Polish up your cover letter. Presentation matters. Make sure your cover letter is correctly formatted. That means opting for the right font (and font size). Use a plain font, never a scripted one. Include a space between every paragraph, and choose an appropriate salutation and closing sign-off, too. 

It's essential that your cover letter does not look old fashioned. Watch for dated language, too. Your word choices can potentially make you seem older or younger than your actual age.

Favor short, snappy sentences over longer, more complex syntax. Consider having a younger professional - preferably in your industry - read through your cover letter to make sure your phrasing doesn't date you. 

Be prepared to email your cover letter. Be sure that you are following email etiquette guidelines when you email your cover letters.

Cover Letter Tips for Workers Over 50

"The cover letter is dead." You may have heard this pronouncement from friends or colleagues, who cite the trend toward electronic submission of resumes and the ever-shrinking attention span of application readers as reasons.

But according to those who think deeply about the particular challenges facing job seekers age 50 and older, the statement can be reversed: "Long live the cover letter!"

There are plenty of jobs for people over 50. To help you land one, get ready to write a solid cover letter. It's an age-neutral communication that can build a bridge from your impressive career accomplishments to the prospective employer's specific needs and help punch your ticket to a job interview.

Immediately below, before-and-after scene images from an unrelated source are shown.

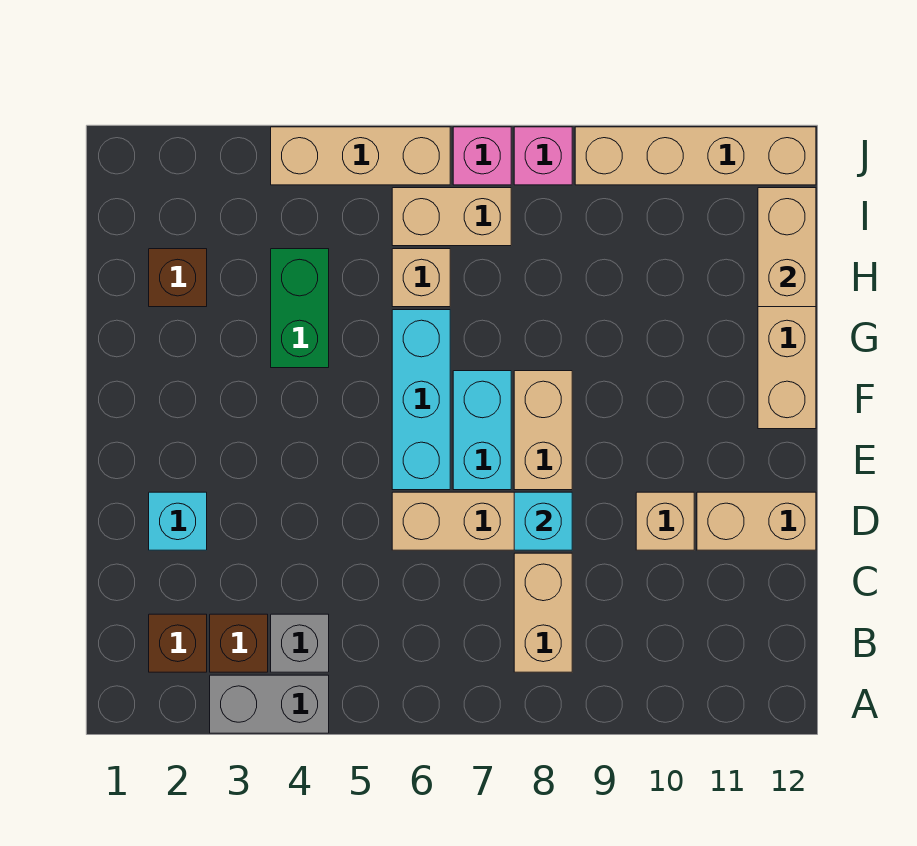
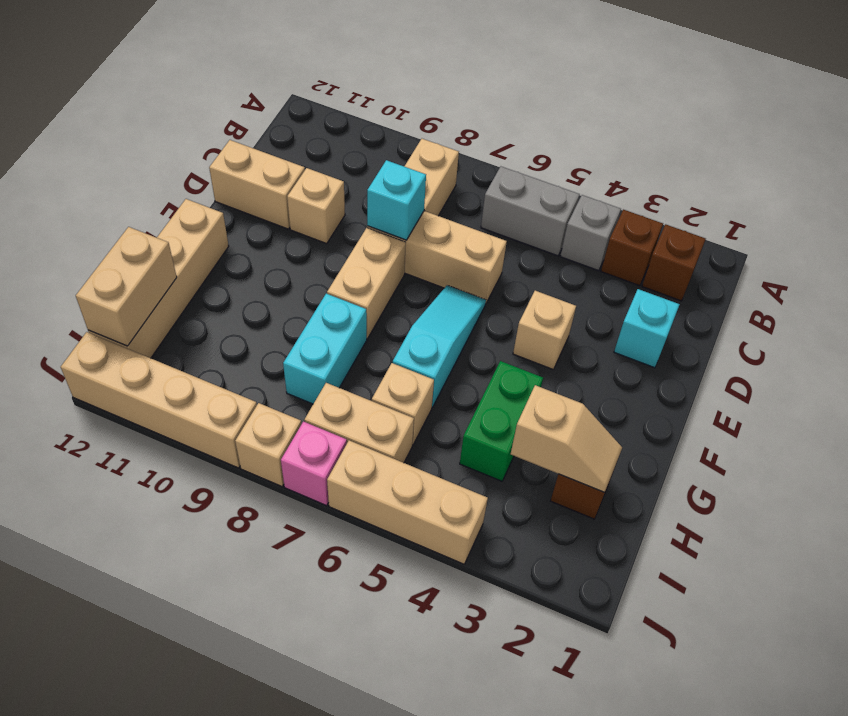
grey 1x2 brick [210,675,329,733] -> grey 1x2 brick moved to [481,166,580,256]
none -> tan 1x1 brick [513,291,576,370]
cyan 1x3 brick [392,310,450,490] -> cyan 1x3 slope [393,285,486,407]
cyan 1x2 brick [453,371,511,490] -> cyan 1x2 brick moved to [283,294,367,404]
none -> tan 1x2 slope [511,385,622,492]
pink 1x1 brick [514,127,572,185] -> tan 1x1 brick [235,403,301,486]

That's why experts recommend using cover letters (or cover messages, for electronic submissions) to introduce professional connections, project youthful energy, demonstrate writing prowess, and -- to set the stage for an upbeat interview -- adroitly dispense with challenges such as resume gaps and requests for salary history.

Customization Is King

Because older workers have so much to gain through the cover letter, customizing the letter to the opportunity is particularly important. "People send me the same cover letter that they sent to the last 10 positions they applied for," says Sarah Hightower Hill, CEO of Chandler Hill Partners, a career search strategies firm. "That's just crazy."

If possible, start the letter with a reference to a professional colleague who connects you to the prospective employer. "Lead with the person who refers you," says Carleen MacKay, a practice leader at staffing firm Spherion Corp. If you've chosen the connection wisely, you'll vastly increase the chances of getting your resume read.

Now use the cover letter -- a faceless, ageless message -- to communicate your core qualifications for the job opening. Resist the temptation to cite years of experience or encyclopedic knowledge of your industry's history. Instead, concentrate on recent, specific accomplishments that make you a match for the job.

Also use the cover message to showcase your business writing skills and familiarity with the language of your industry or occupation. You're likely to have emerged from the US education system before it descended into its present state of mediocrity, and this should show in your writing.

Confront Difficult Issues and Put Them Behind You

If elements of your resume might raise substantial questions for its reviewers, it's best to address these in the cover letter, where you can carefully calibrate your response -- without revealing your age.

"It's important to get stuff like resume gaps out of the way immediately," says Brian Drum, CEO of Drum Associates, a search firm. The second half of the cover message is a good place to do so.

"If salary history is a requirement of the job posting, one must address it, and not superficially or deceptively," says Hill. For older workers, especially those who want to deemphasize the high salary band they've reached in recent years, "it is appropriate to say, ‘Through my career, I've earned salaries in a range from..."

Finally, have a trusted colleague perform a cover letter critique to check the tone of your letter and make sure you've avoid embarrassing spelling, grammar and other errors. After all, crafting an important document with care is one of the skills that can help make the case for your candidacy ahead of younger competitors.